Навье и новь. Книга 1. Звездный рой - страница 10



Да чего далеко ходить, выйди на улицу, сядь за руль автомобиля и влейся в общий поток. Там, что ни выходка – ИНСТРУКЦИЯ. А боль всего лишь констатация факта: ты неизлечимо болен, болен давно, боль – твоя расплата. Не может же уравнение выглядеть так: Х=… (Где X – это твоя боль.) Оно, как минимум, должно иметь и правую сторону, пусть неизвестную, но соответствующую знаку равенства. Примерно так: X=Y(…), где Y твои поступки, в скобках их количество – сотворённое за всю твою недолгую и жалкую (может яркую) жизнь.

При рождении человек сплошная неизвестность (звёзды лишь светят над ним, ночью ему самому приходиться выбирать путь). Когда начинается боль – он уже свершившаяся личность. Вот одно мне непонятно может быть, ты прольёшь свет?

Зачем-то перебирая раскиданные там и сям листы, теребя их в ладонях, я с видом легавой уставился на своё Я.

– Почему, когда наступает этот самый миг боли, все вопят одно и то же?!

Листы зашуршали и смолкли. Одни цикады продолжали свою бессмысленную трещотку. Я не выдержал испытание тишиной:

– Ну?

– За что!

– Что, «за что»?

Всё прозвучавшее показалось мне идиотизмом.

– Вот и я том же. Все возмущённо орут: «За что?!» Моё явление, не моя прихоть – я обыкновенный служитель. Я исполняю…

– Чью-то волю! Так я и знал, что этим всё закончится. Тебе в иеговисты податься нужно, такой талант пропадает, – вскричал я, напоминая Архимеда, голым выскочившим из ванны.

– Те тоже уходят далеко не смиренно, орут, ещё как орут. Я же исполняю волю…
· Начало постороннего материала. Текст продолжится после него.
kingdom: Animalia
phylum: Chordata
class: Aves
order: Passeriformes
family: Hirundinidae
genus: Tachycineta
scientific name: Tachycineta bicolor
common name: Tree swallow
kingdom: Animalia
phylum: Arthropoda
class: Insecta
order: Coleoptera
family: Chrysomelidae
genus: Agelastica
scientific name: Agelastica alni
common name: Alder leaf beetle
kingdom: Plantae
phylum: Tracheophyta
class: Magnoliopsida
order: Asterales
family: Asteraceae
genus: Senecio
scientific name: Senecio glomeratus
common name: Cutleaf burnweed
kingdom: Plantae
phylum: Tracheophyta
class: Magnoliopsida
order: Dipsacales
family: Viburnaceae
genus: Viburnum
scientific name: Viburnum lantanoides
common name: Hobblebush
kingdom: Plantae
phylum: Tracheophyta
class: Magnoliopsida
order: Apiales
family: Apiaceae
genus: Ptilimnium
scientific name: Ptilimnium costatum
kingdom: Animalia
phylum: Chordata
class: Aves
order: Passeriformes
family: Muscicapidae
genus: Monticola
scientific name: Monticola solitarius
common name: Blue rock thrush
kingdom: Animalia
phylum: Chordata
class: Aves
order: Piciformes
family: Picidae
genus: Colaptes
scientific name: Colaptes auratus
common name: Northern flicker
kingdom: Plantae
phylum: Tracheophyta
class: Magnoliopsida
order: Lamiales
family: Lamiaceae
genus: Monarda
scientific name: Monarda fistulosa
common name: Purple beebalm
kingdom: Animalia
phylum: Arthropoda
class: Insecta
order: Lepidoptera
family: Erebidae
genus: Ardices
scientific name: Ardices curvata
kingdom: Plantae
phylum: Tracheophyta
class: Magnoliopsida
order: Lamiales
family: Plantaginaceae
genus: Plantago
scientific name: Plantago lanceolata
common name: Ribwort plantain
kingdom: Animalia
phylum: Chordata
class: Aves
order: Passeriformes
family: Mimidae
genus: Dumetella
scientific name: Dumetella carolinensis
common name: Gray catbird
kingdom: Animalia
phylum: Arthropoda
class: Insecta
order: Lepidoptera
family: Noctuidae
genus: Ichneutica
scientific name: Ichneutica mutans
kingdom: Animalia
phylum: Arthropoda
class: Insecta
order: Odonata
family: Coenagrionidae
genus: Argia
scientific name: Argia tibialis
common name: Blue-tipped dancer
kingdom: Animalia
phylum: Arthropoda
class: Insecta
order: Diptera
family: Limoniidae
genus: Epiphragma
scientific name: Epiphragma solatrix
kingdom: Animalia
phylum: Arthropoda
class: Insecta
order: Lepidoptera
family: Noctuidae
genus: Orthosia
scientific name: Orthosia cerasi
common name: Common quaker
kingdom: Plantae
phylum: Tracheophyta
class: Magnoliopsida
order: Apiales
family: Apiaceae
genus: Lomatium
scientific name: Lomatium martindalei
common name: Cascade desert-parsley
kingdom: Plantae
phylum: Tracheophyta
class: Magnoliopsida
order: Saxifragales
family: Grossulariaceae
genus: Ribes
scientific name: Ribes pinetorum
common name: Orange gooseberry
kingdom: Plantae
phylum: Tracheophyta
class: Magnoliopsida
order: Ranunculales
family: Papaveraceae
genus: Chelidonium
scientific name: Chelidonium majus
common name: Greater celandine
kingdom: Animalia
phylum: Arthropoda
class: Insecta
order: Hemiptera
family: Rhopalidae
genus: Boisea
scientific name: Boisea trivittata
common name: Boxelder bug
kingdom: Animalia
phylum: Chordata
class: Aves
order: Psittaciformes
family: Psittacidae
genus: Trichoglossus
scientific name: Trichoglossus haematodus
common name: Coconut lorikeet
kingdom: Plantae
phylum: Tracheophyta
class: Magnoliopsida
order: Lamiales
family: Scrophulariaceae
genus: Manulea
И снова пауза, вот не замечал за собой такой актёрской способности, ну наконец-то.

– Орущего. Вопиющего.

Листы сами собой выпали из моих рук, порхнули за перила и пропали в темноте.

Недоумённо разглядываю чистые половые доски балкона, выкрашенные в модный цвет какого-то тропического дерева, они – доски – только что были завалены бумагой различных форматов и ценности, от научных трудов светил медицины, до кратких инструкций по технике безопасности.

Например, как мыть окна в психиатрическом диспансере. Шорох, с которым исчезли отпечатанные в типографии листы, напомнил мне другой: шуршание осыпи тонущего корабля-утёса или поскрёбывание коготков множества крыс по накренившейся палубе, спасающихся бегством.

В конце концов, мне удалось выдавить из себя членораздельную фразу вместо набора бессмысленных гласных и согласных звуков:

– Как о-рущего?..

– Из меня неважный математик, если не сказать больше, но что-то подсказывает, что если математика часть этого мира, его логически-цифровое выражение, то уравнение, о котором мы уже с тобой говорили, должно иметь законченную и гармоничную форму. И неизвестные в нём до поры до времени, их обязательно откроют и поместят там, где нужно.

Так вот, если формула давно открыта людям и можно просчитать заранее результат, тогда почему у исписанной доски жизни всё повторяется снова и снова: учитель строг, ученик знает «за что» и всё равно возмущён: «За что!» Ученик неразумен? Тупица каких свет не видывал? Или упёртый лентяй?

Или всего помаленьку?

Я замолчал, молчал и я. Ночь искрилась над нами и темнела внизу.

– Если бы ты пил из чистого источника, я не стал бы мыть в нём проклятый инструмент.

Начинаю без отвращения рассматривать близкое, много раз виденное отражение, знакомое до каждой родинки, до чёрточки. В голосе слышалось сожаление и сострадание. В голосе палача.

– Когда боль посещает тебя, не обвиняй никого: ты был чистым источником, а стал временем. Нетерпеливые секунды счастья своей никчёмной суетливостью замутили прозрачность воды, такую воду пить не хочется – она вызывает отвращение.